Related work also shows that text can guide visual processing directly rather than only being rendered into images. FlashVLM uses text-guided visual token selection, computing explicit cross-modal similarity in the language-model space and retaining only a compact subset of visual tokens. Under identical token budgets, it slightly surpasses the unpruned baseline while pruning up to 77.8% of visual tokens on LLaVA 1.5 and maintains 92.8% accuracy under 94.4% compression (Cai et al., 23 Dec 2025). Text-Animator, in turn, treats visible text as a first-class object in video generation by injecting glyph, position, and camera controls, achieving Sentence Accuracy and NED on its benchmark (Liu et al., 2024).
6. Limitations, misconceptions, and future directions
The immediate limitations of Text2VLM are operational rather than conceptual (Downer et al., 28 Jul 2025). Summarization for prompts longer than 200 characters introduces possible fidelity loss relative to the original benchmark. Salient concept extraction is imperfect: in 25% of reviewed cases, one or more important concepts were missed. Typographic images can be distorted if extracted phrases are too long or too few, because VLM image preprocessing may stretch or crop the rendered text. The refusal classifier is heuristic string matching and may miss nuanced refusals or misclassify safe explanations.
A second limitation is scope. Typographic rendering is a meaningful proxy for OCR-mediated multimodal risk, but it does not cover the full space of image-based attacks, such as natural-image prompt injection, hidden text, steganography, or cross-modal distractors (Downer et al., 28 Jul 2025). Text2VLM therefore exposes one major class of multimodal vulnerability rather than exhausting the problem.
A common misconception is to treat Text2VLM as merely another jailbreak attack. The paper’s own framing is different: the method is primarily an evaluation framework for converting existing text benchmarks into multimodal tests while preserving underlying task semantics (Downer et al., 28 Jul 2025). Its purpose is to measure whether alignment transfers across modalities, not simply to maximize attack success on a fixed target.
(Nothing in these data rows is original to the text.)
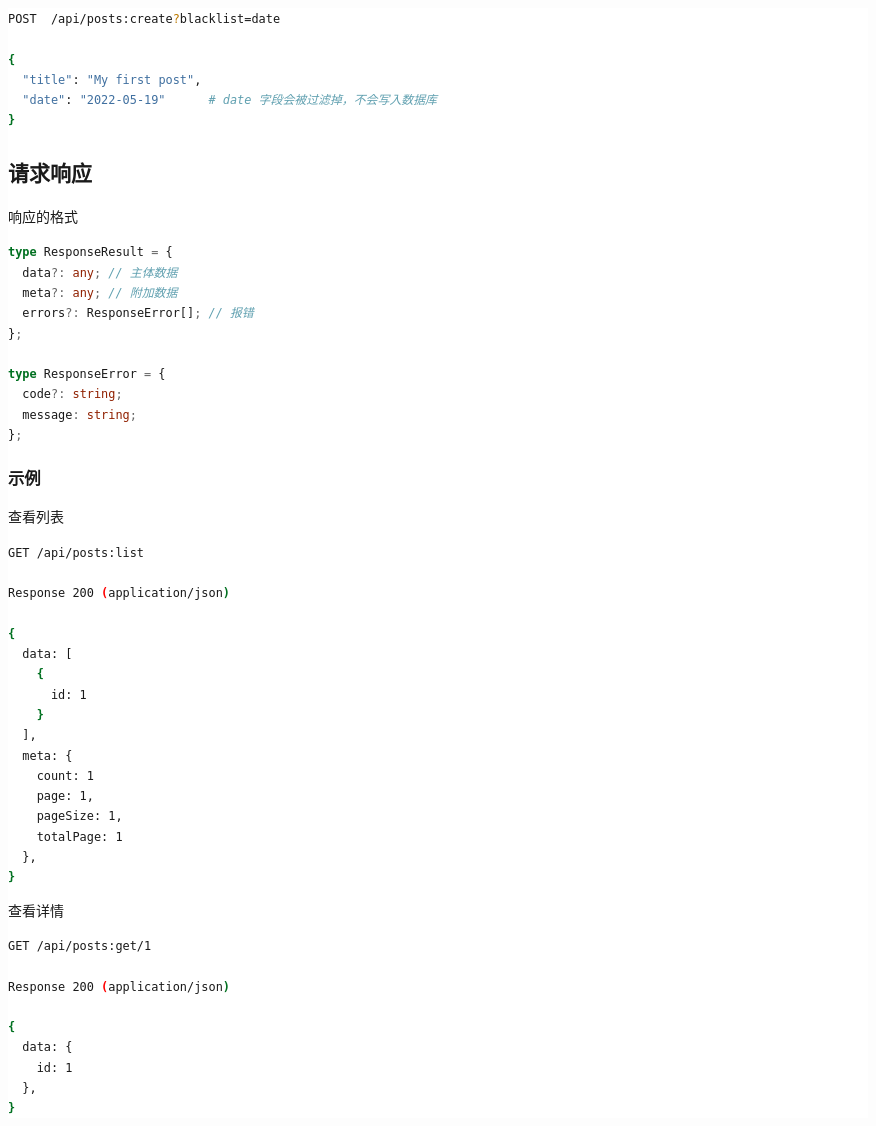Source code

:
 ```bash
POST  /api/posts:create?blacklist=date

{
  "title": "My first post",
  "date": "2022-05-19"      # date 字段会被过滤掉，不会写入数据库
}
```

## 请求响应

响应的格式

```ts
type ResponseResult = {
  data?: any; // 主体数据
  meta?: any; // 附加数据
  errors?: ResponseError[]; // 报错
};

type ResponseError = {
  code?: string;
  message: string;
};
```

### 示例

查看列表

```bash
GET /api/posts:list

Response 200 (application/json)

{
  data: [
    {
      id: 1
    }
  ],
  meta: {
    count: 1
    page: 1,
    pageSize: 1,
    totalPage: 1
  },
}
```

查看详情

```bash
GET /api/posts:get/1

Response 200 (application/json)

{
  data: {
    id: 1
  },
}
```
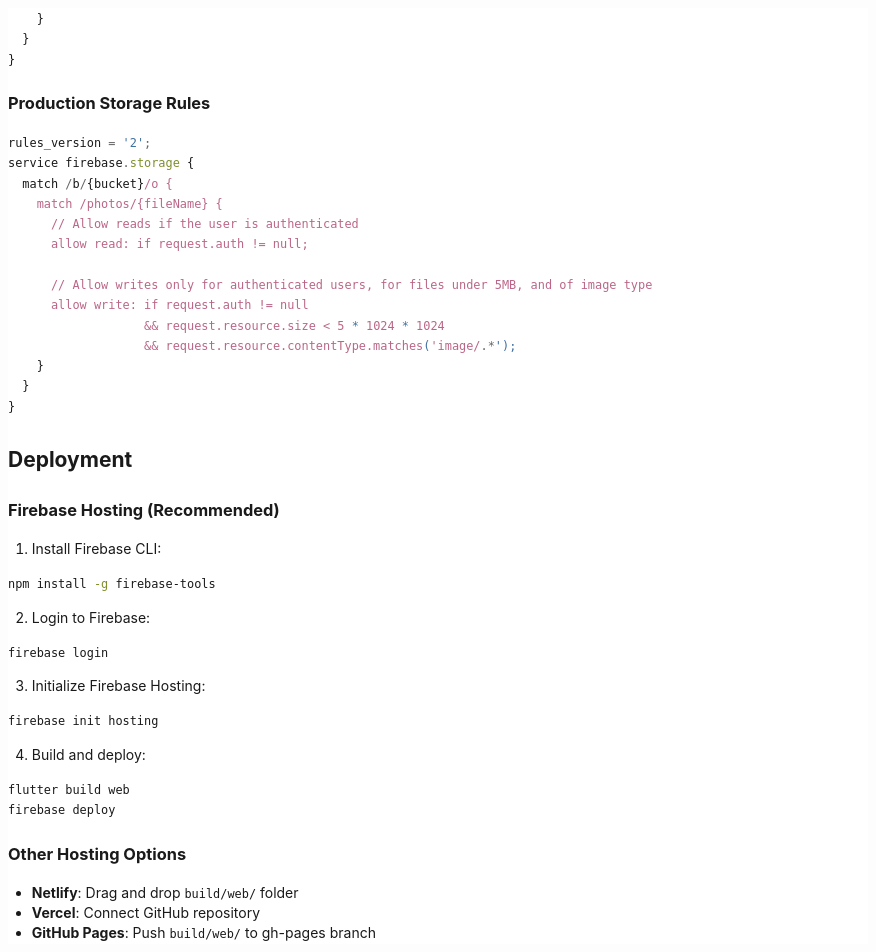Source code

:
 ```javascript
    }
  }
}
```

### Production Storage Rules
```javascript
rules_version = '2';
service firebase.storage {
  match /b/{bucket}/o {
    match /photos/{fileName} {
      // Allow reads if the user is authenticated
      allow read: if request.auth != null;
      
      // Allow writes only for authenticated users, for files under 5MB, and of image type
      allow write: if request.auth != null
                   && request.resource.size < 5 * 1024 * 1024
                   && request.resource.contentType.matches('image/.*');
    }
  }
}
```

## Deployment

### Firebase Hosting (Recommended)

1. Install Firebase CLI:
```bash
npm install -g firebase-tools
```

2. Login to Firebase:
```bash
firebase login
```

3. Initialize Firebase Hosting:
```bash
firebase init hosting
```

4. Build and deploy:
```bash
flutter build web
firebase deploy
```

### Other Hosting Options

- **Netlify**: Drag and drop `build/web/` folder
- **Vercel**: Connect GitHub repository
- **GitHub Pages**: Push `build/web/` to gh-pages branch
The broader literature suggests several likely future directions. One is stronger OCR-aware moderation and multimodal refusal policy design, since both Text2VLM and document-oriented systems such as DocVLM indicate that text embedded in images is a distinct operational bottleneck (Nacson et al., 2024). Another is dynamic context management, as in LensVLM’s selective expansion, which suggests that compressed visual text can be used for coarse localization while finer textual recovery is invoked only when needed (Xie et al., 7 May 2026). A plausible implication is that robust future VLM alignment will require joint treatment of OCR, cross-modal reconstruction, and safety classification, rather than separate text-safety and image-safety components.
In that sense, Text2VLM marks a shift in evaluation philosophy. Text-only safety scores cannot be assumed to transfer to VLMs, because harmful intent can be reintroduced through typographic images in ways that preserve understanding while reducing refusal behavior. The method’s lasting significance lies less in a single attack template than in establishing multimodal prompt reconstruction itself as an alignment benchmark (Downer et al., 28 Jul 2025).